Well, one day it just got too cold...I think the windchill was -25, and I decided to take him into AC. They would not take him unless I "surrendered" him. I told them he was not my cat. They did not care. So I asked what had to be done if I "surrendered" the stray cat and I was told I would not be allowed to adopt an animal any longer from AC in my county and I had to pay a $25 fee. I offered to pay the fee, but I did not want to be kept from adopting a pet in the future since I was not actually surrendering my own cat. They could not get it through their head that this was a stray that would be easily adoptable. When I asked what they suggested I do, they told me to take him back and let him go if I did not want to take him in and would not sign the surrender papers.

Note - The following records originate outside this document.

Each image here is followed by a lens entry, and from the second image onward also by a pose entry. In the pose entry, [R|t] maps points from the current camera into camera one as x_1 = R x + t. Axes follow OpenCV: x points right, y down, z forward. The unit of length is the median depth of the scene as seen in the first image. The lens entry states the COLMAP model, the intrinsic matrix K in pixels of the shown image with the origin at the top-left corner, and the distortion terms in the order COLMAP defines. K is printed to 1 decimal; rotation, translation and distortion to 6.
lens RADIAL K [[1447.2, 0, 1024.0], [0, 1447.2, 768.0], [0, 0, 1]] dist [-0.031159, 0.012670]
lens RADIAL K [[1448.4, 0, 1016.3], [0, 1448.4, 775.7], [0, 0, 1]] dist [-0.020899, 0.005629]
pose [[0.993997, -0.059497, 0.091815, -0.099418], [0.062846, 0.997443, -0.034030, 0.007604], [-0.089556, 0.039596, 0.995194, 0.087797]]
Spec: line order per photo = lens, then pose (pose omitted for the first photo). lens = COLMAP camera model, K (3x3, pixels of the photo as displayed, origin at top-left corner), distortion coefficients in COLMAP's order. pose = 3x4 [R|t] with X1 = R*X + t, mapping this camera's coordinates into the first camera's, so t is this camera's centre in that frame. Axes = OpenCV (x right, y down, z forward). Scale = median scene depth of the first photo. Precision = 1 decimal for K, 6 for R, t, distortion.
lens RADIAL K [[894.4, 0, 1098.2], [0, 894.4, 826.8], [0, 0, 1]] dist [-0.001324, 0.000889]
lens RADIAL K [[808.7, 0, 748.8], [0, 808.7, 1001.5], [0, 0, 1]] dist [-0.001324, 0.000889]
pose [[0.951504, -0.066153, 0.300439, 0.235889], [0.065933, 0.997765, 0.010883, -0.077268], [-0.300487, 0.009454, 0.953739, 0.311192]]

It was better to let the poor cat starve and freeze to death.


----------



## Chicagocanine (Aug 7, 2008)

Ours is so-so. The biggest problems is the location. They are way on the south side and I think a lot of people don't bother to go there looking to adopt or even for a lost pet because it's really far from everything. They also have a really depressing atmosphere, the building is very ugly and utilitarian inside and out.
We also have a large humane society downtown, Anti-Cruelty. They are involved with a lot of the animal services as well even though they're not the city-run AC. They also get a lot more donations and things than Animal Control does... However recently they changed things in a way that makes it bad for strays IMO... They decided that any strays they get in their shelter will be sent to Animal Control, they will only keep owner give-ups. It is kinda sneaky because this likely means their euthanasia rate will go down so they will look better...while all the stray animals languish way down south in Animal Control.


----------



## onyx'girl (May 18, 2007)

Our local SPCA just had their shelter almost cleared out due to a very successful adoption event. (77 dogs FRI/SAT) I put bugs in as many ears as I could to check out the Allegan shelter, and see if they could pull all the dogs from there. I hope it helps.


----------